**TASK**
Reproduce the text of the listing below word for word, omitting the pictures.
-*-
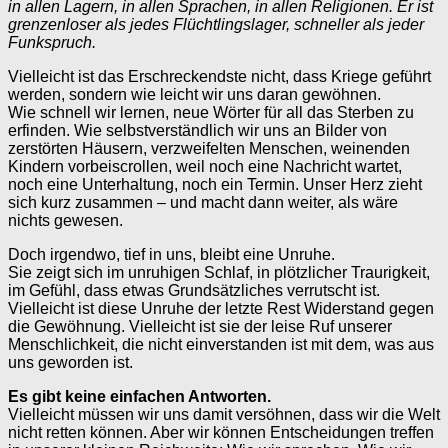
in allen Lagern, in allen Sprachen, in allen Religionen. Er ist
grenzenloser als jedes Flüchtlingslager, schneller als jeder
Funkspruch.
Vielleicht ist das Erschreckendste nicht, dass Kriege geführt
werden, sondern wie leicht wir uns daran gewöhnen.
Wie schnell wir lernen, neue Wörter für all das Sterben zu
erfinden. Wie selbstverständlich wir uns an Bilder von
zerstörten Häusern, verzweifelten Menschen, weinenden
Kindern vorbeiscrollen, weil noch eine Nachricht wartet,
noch eine Unterhaltung, noch ein Termin. Unser Herz zieht
sich kurz zusammen – und macht dann weiter, als wäre
nichts gewesen.
Doch irgendwo, tief in uns, bleibt eine Unruhe.
Sie zeigt sich im unruhigen Schlaf, in plötzlicher Traurigkeit,
im Gefühl, dass etwas Grundsätzliches verrutscht ist.
Vielleicht ist diese Unruhe der letzte Rest Widerstand gegen
die Gewöhnung. Vielleicht ist sie der leise Ruf unserer
Menschlichkeit, die nicht einverstanden ist mit dem, was aus
uns geworden ist.
Es gibt keine einfachen Antworten.
Vielleicht müssen wir uns damit versöhnen, dass wir die Welt
nicht retten können. Aber wir können Entscheidungen treffen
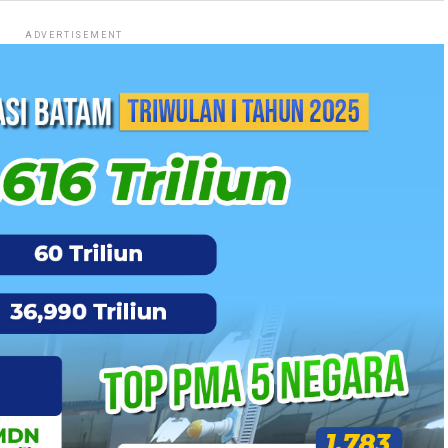
ADVERTISEMENT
-*-
**RESPONSE**
in allen Lagern, in allen Sprachen, in allen Religionen. Er ist
grenzenloser als jedes Flüchtlingslager, schneller als jeder
Funkspruch.
Vielleicht ist das Erschreckendste nicht, dass Kriege geführt
werden, sondern wie leicht wir uns daran gewöhnen.
Wie schnell wir lernen, neue Wörter für all das Sterben zu
erfinden. Wie selbstverständlich wir uns an Bilder von
zerstörten Häusern, verzweifelten Menschen, weinenden
Kindern vorbeiscrollen, weil noch eine Nachricht wartet,
noch eine Unterhaltung, noch ein Termin. Unser Herz zieht
sich kurz zusammen – und macht dann weiter, als wäre
nichts gewesen.
Doch irgendwo, tief in uns, bleibt eine Unruhe.
Sie zeigt sich im unruhigen Schlaf, in plötzlicher Traurigkeit,
im Gefühl, dass etwas Grundsätzliches verrutscht ist.
Vielleicht ist diese Unruhe der letzte Rest Widerstand gegen
die Gewöhnung. Vielleicht ist sie der leise Ruf unserer
Menschlichkeit, die nicht einverstanden ist mit dem, was aus
uns geworden ist.
Es gibt keine einfachen Antworten.
Vielleicht müssen wir uns damit versöhnen, dass wir die Welt
nicht retten können. Aber wir können Entscheidungen treffen
ADVERTISEMENT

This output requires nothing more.